Distinctive Features • It is liability for the wrongful act of another. • It is a form of strict liability. D is liable without proof of fault on D’s part
Principal and Agent Relations • An agent acts for the principal; but the liability of the principal for the act of the agent is not based on vicarious liability • The liability of the principal is based on the maxim: qui facit per alium, facit per se • The agent acts in a representative capacity and has the authority to act for the principal but is not necessarily a servant
The Employer-Employee (Master-Servant) Relations • An employer is vicariously liable for the tortuous acts or omissions by his employee in the course of employment whether or not such act or omission was specifically authorised by the employer.

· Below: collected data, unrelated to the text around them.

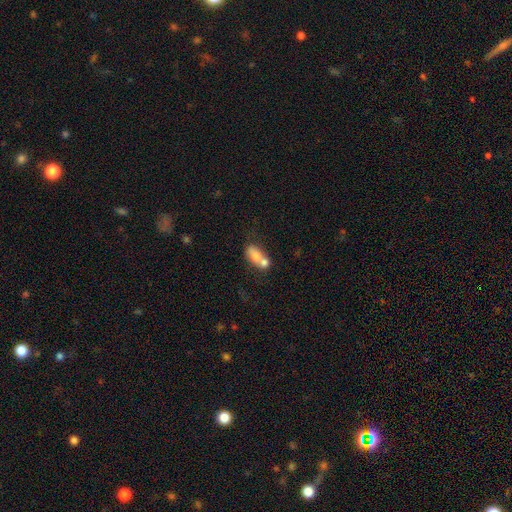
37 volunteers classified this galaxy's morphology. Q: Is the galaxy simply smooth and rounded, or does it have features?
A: smooth — 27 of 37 (73%).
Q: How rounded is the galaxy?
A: in between — 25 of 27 (93%).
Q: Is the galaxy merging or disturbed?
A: merger — 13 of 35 (37%).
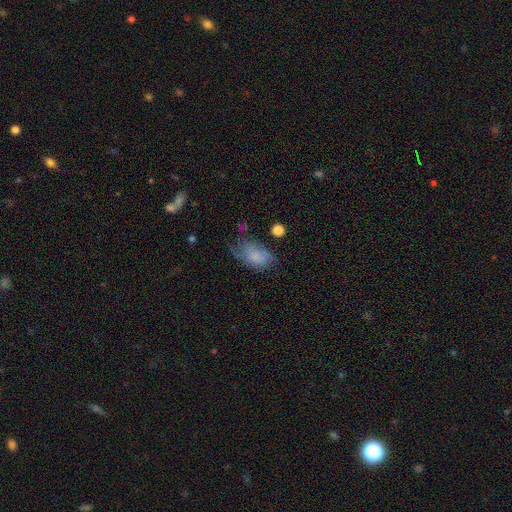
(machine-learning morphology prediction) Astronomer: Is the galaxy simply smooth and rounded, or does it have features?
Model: smooth — 72%.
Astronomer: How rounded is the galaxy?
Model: in between — 90%.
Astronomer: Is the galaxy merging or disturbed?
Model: none — 40% (runner-up: minor disturbance, 35%).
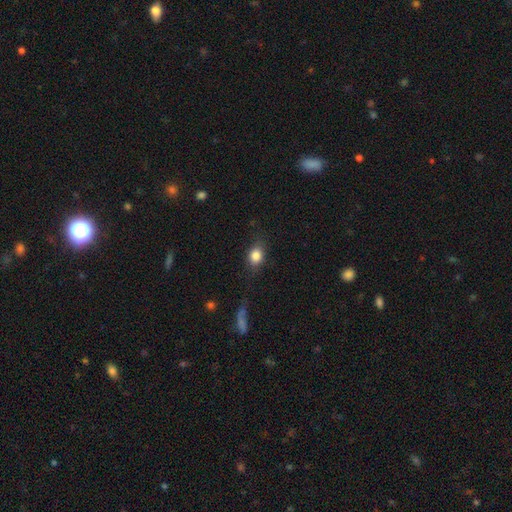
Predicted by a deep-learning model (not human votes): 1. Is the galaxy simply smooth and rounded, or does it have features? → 82% smooth, 9% star or artifact, 8% featured or disk.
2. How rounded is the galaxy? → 57% in between, 40% round, 2% cigar-shaped.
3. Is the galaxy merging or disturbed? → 77% none, 15% minor disturbance, 6% major disturbance, 2% merger.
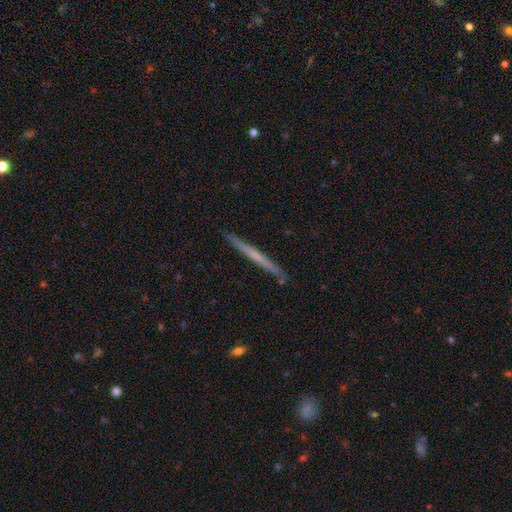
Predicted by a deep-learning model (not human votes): Q: Smooth or featured?
A: featured or disk (54%); runner-up: smooth (40%)
Q: Edge-on disk?
A: yes (97%); runner-up: no (3%)
Q: Edge-on bulge?
A: none (78%); runner-up: rounded (17%)
Q: Merging?
A: none (90%); runner-up: minor disturbance (7%)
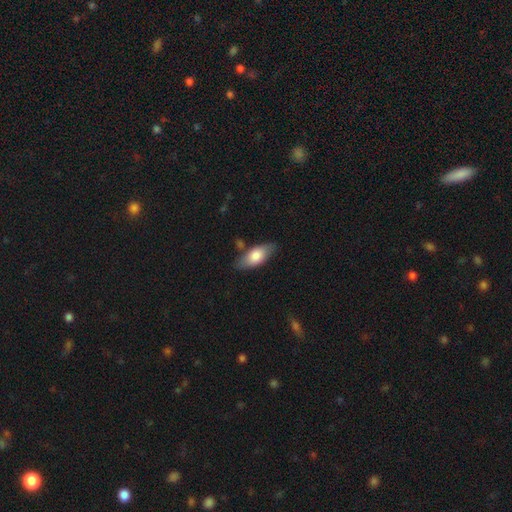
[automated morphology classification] type=smooth (74%); roundness=in between (82%); merging=none (77%).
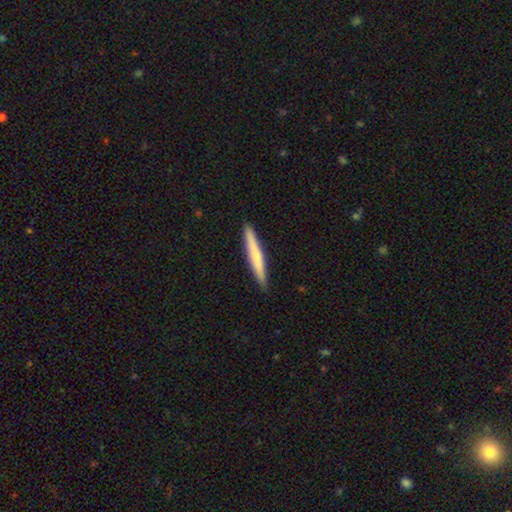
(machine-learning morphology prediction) A smooth galaxy with no disk features (61%) that is cigar-shaped (96%).

Vote fractions:
- Smooth or featured? smooth: 61% / featured or disk: 34% / star or artifact: 5%
- How rounded? cigar-shaped: 96% / in between: 3% / round: 1%
- Merging? none: 92% / minor disturbance: 6% / major disturbance: 1% / merger: 1%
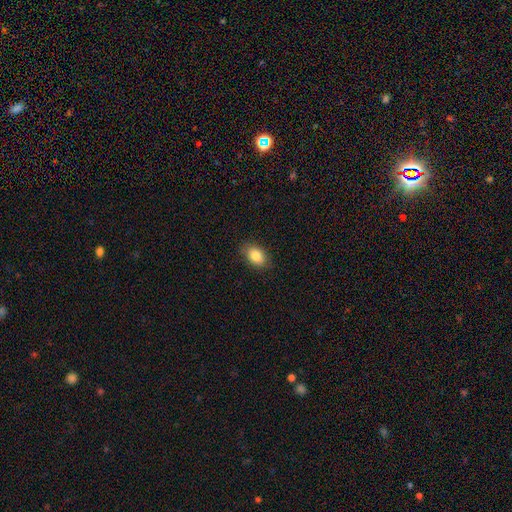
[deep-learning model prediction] Smooth or featured: smooth — 85% (star or artifact — 8%)
How rounded: in between — 84% (round — 15%)
Merging: none — 86% (minor disturbance — 11%)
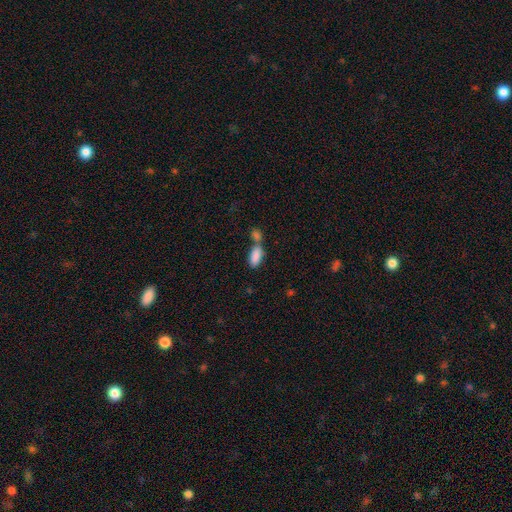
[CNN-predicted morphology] A smooth galaxy with no disk features (85%) that is in between round and cigar-shaped (87%). Merging: merger (54%).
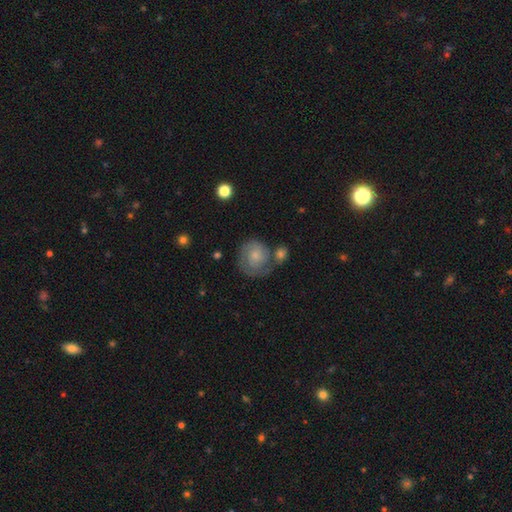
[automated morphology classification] This appears to be a featured or disk galaxy (50%). Merging: none (51%).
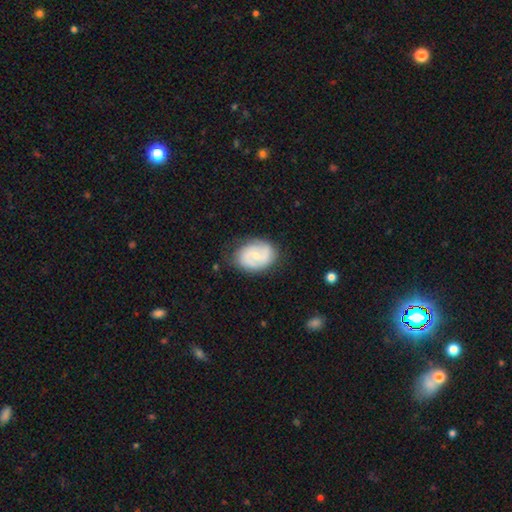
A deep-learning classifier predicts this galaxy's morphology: Q: Smooth or featured?
A: featured or disk (68%); runner-up: smooth (26%)
Q: Edge-on disk?
A: no (97%); runner-up: yes (3%)
Q: Bar?
A: weak (52%); runner-up: no (37%)
Q: Spiral arms?
A: yes (89%); runner-up: no (11%)
Q: Spiral winding?
A: medium (44%); runner-up: tight (37%)
Q: Spiral arm count?
A: 2 (74%); runner-up: can't tell (15%)
Q: Bulge size?
A: small (61%); runner-up: moderate (32%)
Q: Merging?
A: none (75%); runner-up: minor disturbance (19%)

The Rationale for Vicarious Liability • Respondeat superior: Traditionally, the common law viewed the master as responsible for the servant’s conduct: • "for seeing somebody must be a loser by (because of the conduct of the employee), it is more reason that he that employs and puts a trust and confidence in the (employee) should be a loser than a stranger". Per Earl of Halsbury in Lloyd v Grace, Smith & Co • Choice and training of employees: Liability tends to provide a spur toward careful selection, training and supervision of employees; • Benefits and the burden: Since the employer receives the benefits of the activities of the enterprise, he should also bear its burdens; • The ability to pay: Liability increases the likelihood of accident victims receiving compensation
SERVANTS AND INDEPENDENT CONTRACTORS • Vicarious liability arises only in respect of the torts of the servant • The master/employer is therefore responsible only for the torts of the servant and not the independent contractor • For the master/employer to be held liable, the tortfeasor must: • be a servant, and • commit the tort in the course of his or her employment
WHO IS A SERVANT? • A servant is one who is under a contract ofservice to another an independent contractor is under a contract for services • The contractor is paid for the job by results rather than for time spent, receives a fee or commission, the servant receives wages • The contractor is usually employed on a casual basis, the servant on a permanent basis • The contractor usually specifies his/her work schedule and supplies his/her own tools • The master may select the servant for the task
WHO IS A SERVANT?: THE CONTROL TEST • If the Master controls what the employee does and how it is done, then the employee is a servant. The relationship will give rise to Vicarious Liability. • Zuijs v Wirth Bros: The case of the trapeze artist • What is essential is whether there is lawful authority to command or give directives if there is scope for it. • Stevens v Brodribb Sawmilling)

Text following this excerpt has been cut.